To meet current and future global challenges, Morocco needs more independence from imports, King Mohammed VI added: “Our industry is called, today more than ever, to make local production more competitive to reduce this dependence, to further strengthen our resilience and our competitiveness.” In order to achieve this goal, the monarch urged investors to take advantage of the many incentives that are available via the nation’s new Charter of Investment. 

Minister of Industry and Trade Ryad Mezzour confirms that Morocco’s industrial sectors have demonstrated resilience despite recent international crises: “In the 18 months to April 2023, our exports grew by 39% and 87% of the value of those exports came from manufactured products. We created 100,000 net new jobs, increased our competitiveness and reduced our carbon footprint. Moroccans now believe in their ability to produce high-quality goods at a world-class level of competitiveness.”
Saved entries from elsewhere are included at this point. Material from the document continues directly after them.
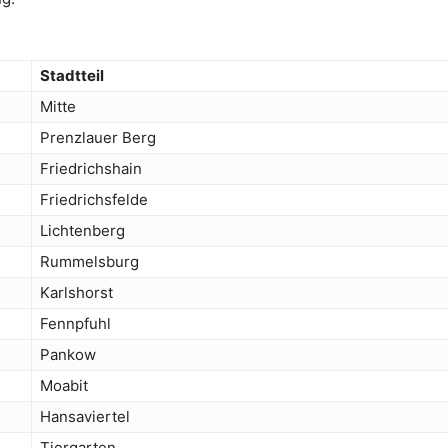
Stadtteil
Mitte
Prenzlauer Berg
Friedrichshain
Friedrichsfelde
Lichtenberg
Rummelsburg
Karlshorst
Fennpfuhl
Pankow
Moabit
Hansaviertel
Tiergarten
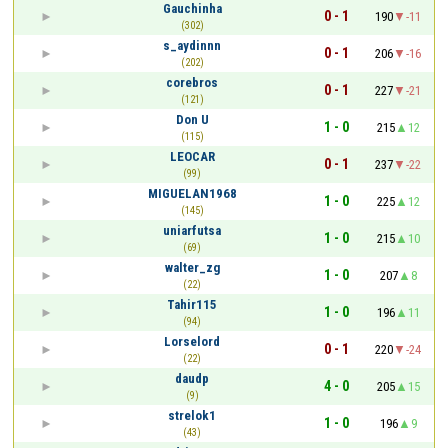
Gauchinha
0 - 1
190
-11
(302)
s_aydinnn
0 - 1
206
-16
(202)
corebros
0 - 1
227
-21
(121)
Don U
1 - 0
215
12
(115)
LEOCAR
0 - 1
237
-22
(99)
MIGUELAN1968
1 - 0
225
12
(145)
uniarfutsa
1 - 0
215
10
(69)
walter_zg
1 - 0
207
8
(22)
Tahir115
1 - 0
196
11
(94)
Lorselord
0 - 1
220
-24
(22)
daudp
4 - 0
205
15
(9)
strelok1
1 - 0
196
9
(43)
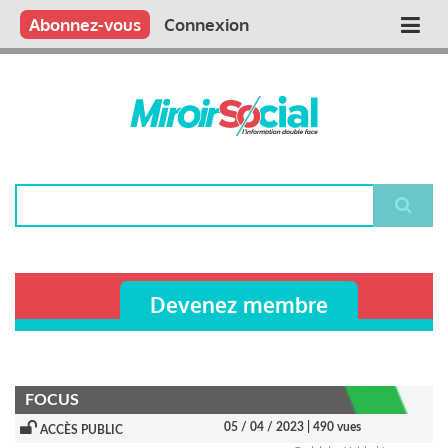
Aller
Qui sommes nous ?
Vous publiez
Nous publions
Contactez-nous
Abonnez-vous
Connexion
Main
au
contenu
navigation
principal
Rechercher
Devenez membre
FOCUS
05 / 04 / 2023
| 490 vues
ACCÈS PUBLIC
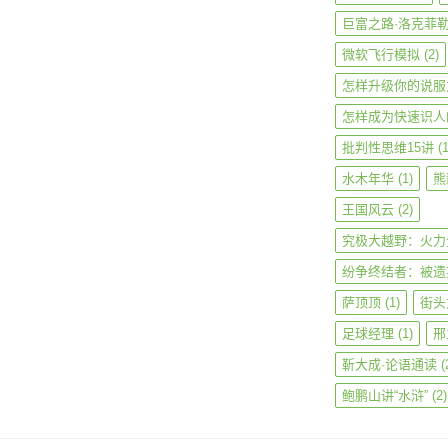
巨富之路·洛克菲
微软飞行模拟
(2)
怎样升级你的说服
怎样成为快速识人
批判性思维15讲
(1
水木年华
(1)
熊
王国风云
(2)
究极大越野：火力
纷争终结者：被遗
萨顶顶
(1)
街头
足球经理
(1)
邢
靳大成·论语通读
(
鲍鹏山讲“水浒”
(2)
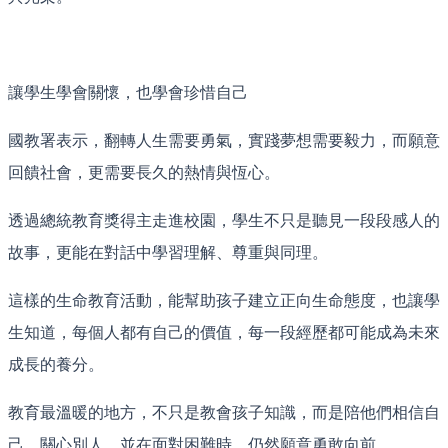
讓學生學會關懷，也學會珍惜自己
國教署表示，翻轉人生需要勇氣，實踐夢想需要毅力，而願意
回饋社會，更需要長久的熱情與恆心。
透過總統教育獎得主走進校園，學生不只是聽見一段段感人的
故事，更能在對話中學習理解、尊重與同理。
這樣的生命教育活動，能幫助孩子建立正向生命態度，也讓學
生知道，每個人都有自己的價值，每一段經歷都可能成為未來
成長的養分。
教育最溫暖的地方，不只是教會孩子知識，而是陪他們相信自
己、關心別人，並在面對困難時，仍然願意勇敢向前。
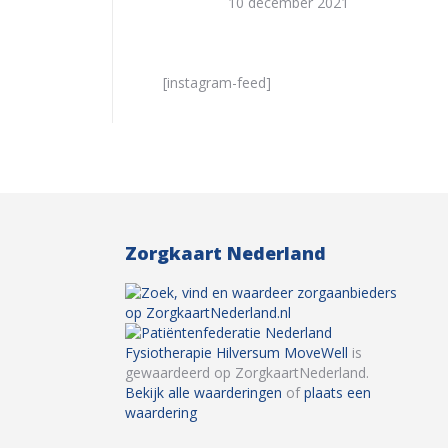
10 december 2021
[instagram-feed]
Zorgkaart Nederland
Fysiotherapie Hilversum MoveWell
is
gewaardeerd op ZorgkaartNederland.
Bekijk alle waarderingen
of
plaats een
waardering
Mezzour points out that the country is already among the most competitive global destinations for a variety of sectors, including the automotive, aeronautics and food manufacturing industries, partly because of its cheap and abundant green energy. “Being more sustainable in Morocco means being more competitive, as we are one of the few nations where it is less expensive to generate energy from renewables than it is from hydrocarbons, and we have a limitless capacity to produce renewable energy,” he states.
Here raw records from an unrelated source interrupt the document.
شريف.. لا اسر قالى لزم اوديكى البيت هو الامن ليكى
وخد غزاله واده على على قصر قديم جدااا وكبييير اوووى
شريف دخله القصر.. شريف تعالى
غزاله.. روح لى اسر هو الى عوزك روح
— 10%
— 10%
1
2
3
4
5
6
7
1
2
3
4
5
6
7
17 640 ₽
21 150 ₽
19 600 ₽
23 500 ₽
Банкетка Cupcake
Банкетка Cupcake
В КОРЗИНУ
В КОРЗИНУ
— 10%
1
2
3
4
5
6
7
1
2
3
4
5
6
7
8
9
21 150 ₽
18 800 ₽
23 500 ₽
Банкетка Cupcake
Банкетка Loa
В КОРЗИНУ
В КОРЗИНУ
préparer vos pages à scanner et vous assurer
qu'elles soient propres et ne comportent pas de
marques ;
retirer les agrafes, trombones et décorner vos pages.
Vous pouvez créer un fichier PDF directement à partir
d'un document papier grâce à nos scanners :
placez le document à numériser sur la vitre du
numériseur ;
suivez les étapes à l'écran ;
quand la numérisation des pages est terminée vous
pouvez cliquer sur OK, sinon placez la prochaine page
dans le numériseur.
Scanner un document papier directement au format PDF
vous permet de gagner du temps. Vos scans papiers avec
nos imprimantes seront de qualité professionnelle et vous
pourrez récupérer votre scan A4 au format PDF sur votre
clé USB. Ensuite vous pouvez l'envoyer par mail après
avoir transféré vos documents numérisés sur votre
That relationship between sustainability and competitiveness extends beyond electricity to hydrogen, methanol and e-fuels, Mezzour says: “We believe we have the capability to be the world’s cheapest hydrogen producer. Morocco has invested more that $10 billion in its first project based on hydrogen and we are investing to be one of the major producers of hydrogen globally.”

Mezzour echoes King Mohammed VI’s vision that expanding production value chains is a priority: “Our target for the next era of manufacturing is to ensure sovereignty and security in the price and availability of goods, both for our population and our international partners. This is our new mission.” A number of Moroccan industries have already developed secure, integrated value chains, including the automotive and aeronautical sectors. Renewable energy is one of the industries where Mezzour would like to see more local sourcing. “We believe in the green economy itself, rather than just greening the economy. We want to be able to produce our own materials with our own technology in order to deliver our energy and hydrogen capabilities, and we are investing heavily in more local integration to deliver this,” he explains.
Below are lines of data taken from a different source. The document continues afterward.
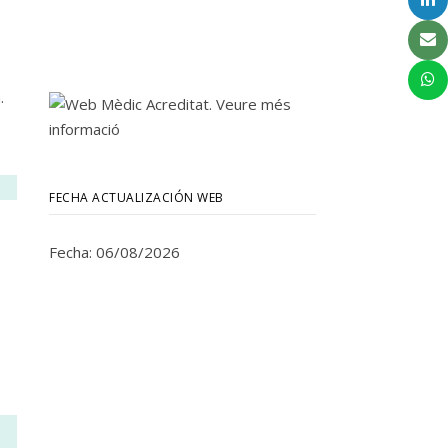
.
FECHA ACTUALIZACIÓN WEB
Fecha: 06/08/2026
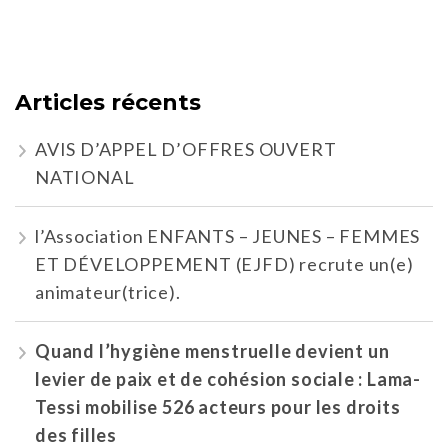
Articles récents
AVIS D’APPEL D’OFFRES OUVERT
NATIONAL
l’Association ENFANTS – JEUNES – FEMMES
ET DÉVELOPPEMENT (EJFD) recrute un(e)
animateur(trice).
Quand l’hygiène menstruelle devient un
levier de paix et de cohésion sociale : Lama-
Tessi mobilise 526 acteurs pour les droits
des filles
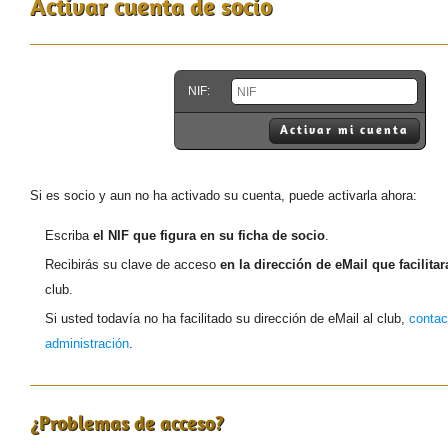
Activar cuenta de socio
NIF:
Activar mi cuenta
Si es socio y aun no ha activado su cuenta, puede activarla ahora:
Escriba
el NIF que figura en su ficha de socio
.
Recibirás su clave de acceso
en la dirección de eMail que facilit
club.
Si usted todavía no ha facilitado su dirección de eMail al club,
contac
administración
.
¿Problemas de acceso?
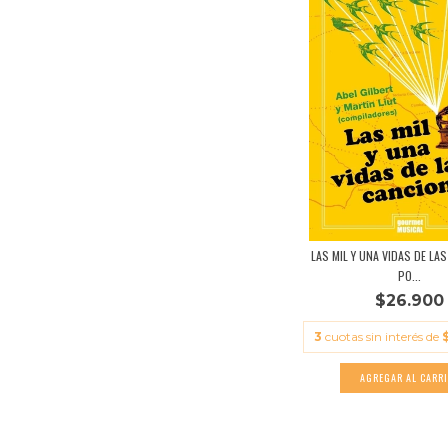
LAS MIL Y UNA VIDAS DE LA
PO...
$26.900
3
cuotas sin interés de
Because Morocco’s industrial platform has only been developed over the last two decades, it is modern and highly digitalized. Even so, another focus for the minister is embracing Industry 4.0: “Some people say that the more you digitalize and automate, the less jobs you create. We completely disagree with that: for Morocco to remain competitive, we need to have the latest technologies and we support investors that come here with those technologies. Development of technology means development of quality and complexity, but also it means more jobs that are linked to high qualification levels of our people.”